◆ Goal of the exercise
Pull every line holding the word "strangepaths" from the data below and copy it.

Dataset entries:
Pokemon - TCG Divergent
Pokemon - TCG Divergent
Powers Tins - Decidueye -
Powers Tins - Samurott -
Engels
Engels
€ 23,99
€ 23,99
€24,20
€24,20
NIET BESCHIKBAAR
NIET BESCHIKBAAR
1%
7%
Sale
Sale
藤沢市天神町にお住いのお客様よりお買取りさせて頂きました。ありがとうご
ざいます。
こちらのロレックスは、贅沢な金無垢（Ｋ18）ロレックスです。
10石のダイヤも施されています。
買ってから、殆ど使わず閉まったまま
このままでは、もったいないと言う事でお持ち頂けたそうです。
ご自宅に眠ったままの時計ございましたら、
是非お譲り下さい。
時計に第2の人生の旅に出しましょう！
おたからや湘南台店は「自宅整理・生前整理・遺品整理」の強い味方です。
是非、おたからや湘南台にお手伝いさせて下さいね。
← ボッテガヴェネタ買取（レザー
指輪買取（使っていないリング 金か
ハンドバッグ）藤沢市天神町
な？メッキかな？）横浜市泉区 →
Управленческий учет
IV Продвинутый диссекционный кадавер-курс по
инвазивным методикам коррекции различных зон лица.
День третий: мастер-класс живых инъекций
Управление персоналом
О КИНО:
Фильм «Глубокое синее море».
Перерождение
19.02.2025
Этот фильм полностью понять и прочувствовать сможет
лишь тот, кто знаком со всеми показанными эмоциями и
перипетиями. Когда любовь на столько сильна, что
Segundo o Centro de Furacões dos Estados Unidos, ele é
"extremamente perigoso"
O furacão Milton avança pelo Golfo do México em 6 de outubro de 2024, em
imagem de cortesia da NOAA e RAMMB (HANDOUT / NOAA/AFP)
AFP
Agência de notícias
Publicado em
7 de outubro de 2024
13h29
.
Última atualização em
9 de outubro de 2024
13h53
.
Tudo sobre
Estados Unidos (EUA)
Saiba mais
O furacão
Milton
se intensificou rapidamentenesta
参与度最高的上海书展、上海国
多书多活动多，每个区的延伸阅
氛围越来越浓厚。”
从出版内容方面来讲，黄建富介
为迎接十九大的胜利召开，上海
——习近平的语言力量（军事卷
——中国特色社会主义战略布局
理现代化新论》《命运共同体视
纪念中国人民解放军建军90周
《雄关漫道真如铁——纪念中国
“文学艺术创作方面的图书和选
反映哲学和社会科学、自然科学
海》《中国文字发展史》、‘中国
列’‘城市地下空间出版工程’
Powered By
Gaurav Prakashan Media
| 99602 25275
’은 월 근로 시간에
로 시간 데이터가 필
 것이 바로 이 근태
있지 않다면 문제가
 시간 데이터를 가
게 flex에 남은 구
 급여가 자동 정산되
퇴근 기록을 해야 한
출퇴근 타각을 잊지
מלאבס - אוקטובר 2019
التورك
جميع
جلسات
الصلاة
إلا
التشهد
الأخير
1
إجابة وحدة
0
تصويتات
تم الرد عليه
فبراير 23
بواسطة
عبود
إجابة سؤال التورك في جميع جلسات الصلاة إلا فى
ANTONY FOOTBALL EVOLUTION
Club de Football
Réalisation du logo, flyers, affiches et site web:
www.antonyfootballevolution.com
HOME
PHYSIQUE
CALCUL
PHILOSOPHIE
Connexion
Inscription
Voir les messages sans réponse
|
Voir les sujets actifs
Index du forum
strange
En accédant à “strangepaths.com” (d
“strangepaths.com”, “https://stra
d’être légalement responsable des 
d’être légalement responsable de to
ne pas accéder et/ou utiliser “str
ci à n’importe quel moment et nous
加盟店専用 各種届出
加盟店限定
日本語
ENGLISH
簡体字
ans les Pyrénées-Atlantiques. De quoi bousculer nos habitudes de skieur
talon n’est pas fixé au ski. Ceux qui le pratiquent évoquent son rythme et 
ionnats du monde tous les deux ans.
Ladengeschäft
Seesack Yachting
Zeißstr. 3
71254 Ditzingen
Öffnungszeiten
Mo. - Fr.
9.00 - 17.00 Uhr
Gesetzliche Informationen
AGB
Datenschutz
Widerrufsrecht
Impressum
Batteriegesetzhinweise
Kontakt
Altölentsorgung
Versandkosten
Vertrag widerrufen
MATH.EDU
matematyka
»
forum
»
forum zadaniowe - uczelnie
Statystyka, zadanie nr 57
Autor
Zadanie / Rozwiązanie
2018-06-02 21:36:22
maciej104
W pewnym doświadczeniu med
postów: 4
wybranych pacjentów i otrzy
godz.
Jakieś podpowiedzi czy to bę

◆ The completed task
En accédant à “strangepaths.com” (d
“strangepaths.com”, “https://stra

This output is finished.